The European Parliament was voting on new fisheries laws. Amongst measures redefining where and when fish can be caught, the minimum size of fish that may be caught was an amendment that fully banned the use of electric pulse fishing in EU waters. This practice relies on dragging electrically-charged lines just above the sea floor to drive fish up out of the seabed and into the net.
MEPs voted 402 to 232 in favour of the ban, while 40 abstained. This is a major blow for Dutch fishing companies, which have invested heavily in the technology. They claim it’s less damaging to marine ecosystems than traditional bottom trawling, in which the seabed is effectively ploughed in order to catch fish living there. Environmental groups, however, strongly disagree, saying that electric pulse fishing is cruel and could cause pain to fish and damage their habitats.
“It is a wonderful victory against a terribly harmful kind of fishing,” commented Yannick Jadot, a French member of the Greens party. Green MEPs explain they backed the ban to ensure the conservation of fishery resources and the protection of marine ecosystems. According to Rebecca Hubbard, programme director of Our Fish, one group lobbying for the EU pulse fishing ban to be reinstated, “Pulse fishing is not proven to be better than bottom trawling in terms of ecological impacts. It just uses less fuel, so is more profitable for vessels.”
The controversial fishing technique is banned in much of the world.
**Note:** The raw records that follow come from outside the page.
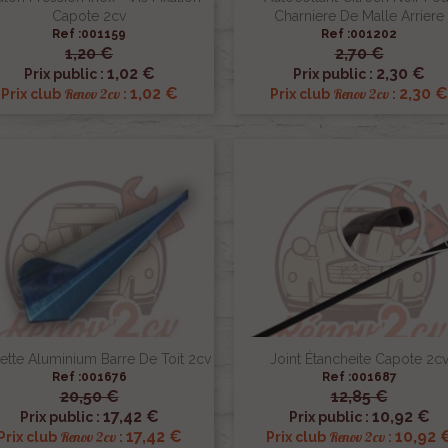
Capote 2cv
Charniere De Malle Arriere
Ref :001159
Ref :001202
1,20 €
2,70 €


Aperçu rapide
Aperçu rapide
1,02 €
2,30 €
Prix public :
Prix public :
1,02 €
2,30 €
Renov 2cv
Renov 2cv
Prix club
:
Prix club
:
ette Aluminium Barre De Toit 2cv
Joint Étancheite Capote 2c
Ref :001676
Ref :001687
20,50 €
12,85 €


Aperçu rapide
Aperçu rapide
17,42 €
10,92 €
Prix public :
Prix public :
17,42 €
10,92 
Renov 2cv
Renov 2cv
Prix club
:
Prix club
:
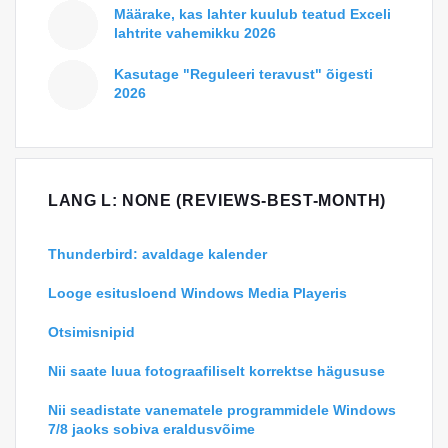
Määrake, kas lahter kuulub teatud Exceli
lahtrite vahemikku 2026
Kasutage "Reguleeri teravust" õigesti
2026
LANG L: NONE (REVIEWS-BEST-MONTH)
Thunderbird: avaldage kalender
Looge esitusloend Windows Media Playeris
Otsimisnipid
Nii saate luua fotograafiliselt korrektse hägususe
Nii seadistate vanematele programmidele Windows
7/8 jaoks sobiva eraldusvõime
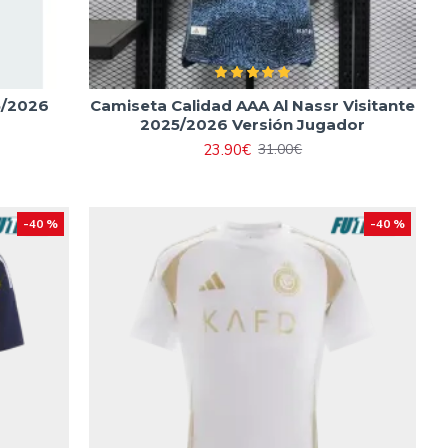
5/2026
Camiseta Calidad AAA Al Nassr Visitante
2025/2026 Versión Jugador
23.90€
31.00€
-40 %
-40 %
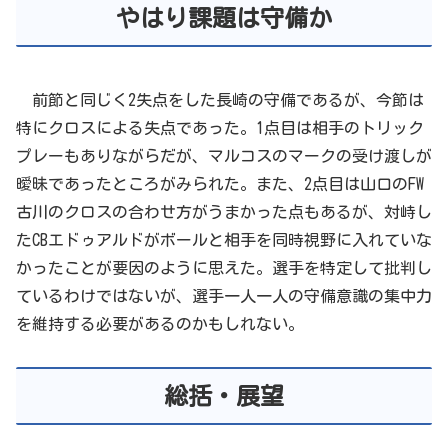
やはり課題は守備か
前節と同じく2失点をした長崎の守備であるが、今節は
特にクロスによる失点であった。1点目は相手のトリック
プレーもありながらだが、マルコスのマークの受け渡しが
曖昧であったところがみられた。また、2点目は山口のFW
古川のクロスの合わせ方がうまかった点もあるが、対峙し
たCBエドゥアルドがボールと相手を同時視野に入れていな
かったことが要因のように思えた。選手を特定して批判し
ているわけではないが、選手一人一人の守備意識の集中力
を維持する必要があるのかもしれない。
総括・展望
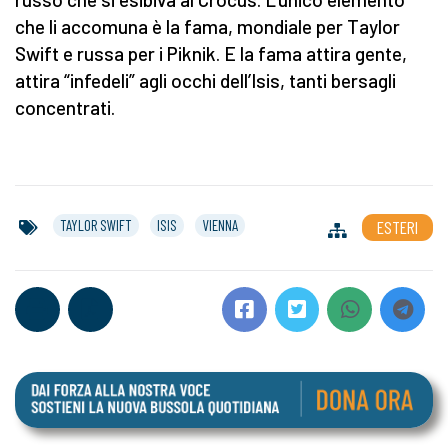
che li accomuna è la fama, mondiale per Taylor
Swift e russa per i Piknik. E la fama attira gente,
attira “infedeli” agli occhi dell’Isis, tanti bersagli
concentrati.
TAYLOR SWIFT
ISIS
VIENNA
ESTERI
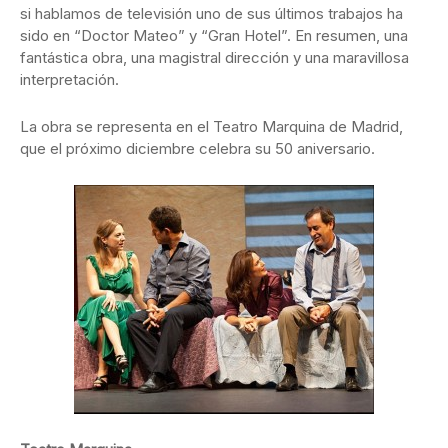
si hablamos de televisión uno de sus últimos trabajos ha
sido en “Doctor Mateo” y “Gran Hotel”. En resumen, una
fantástica obra, una magistral dirección y una maravillosa
interpretación.
La obra se representa en el Teatro Marquina de Madrid,
que el próximo diciembre celebra su 50 aniversario.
It was actually forbidden by the EU in 1998 but over the past decade, a number of exemptions have been granted for the North Sea, especially for the Dutch fishing fleet. EU rules allow member states to equip up to five percent of their fleets with electrodes. Before the vote, the European Commission proposed maintaining pulse fishing in the southern part of the North Sea but removing the five-percent limit.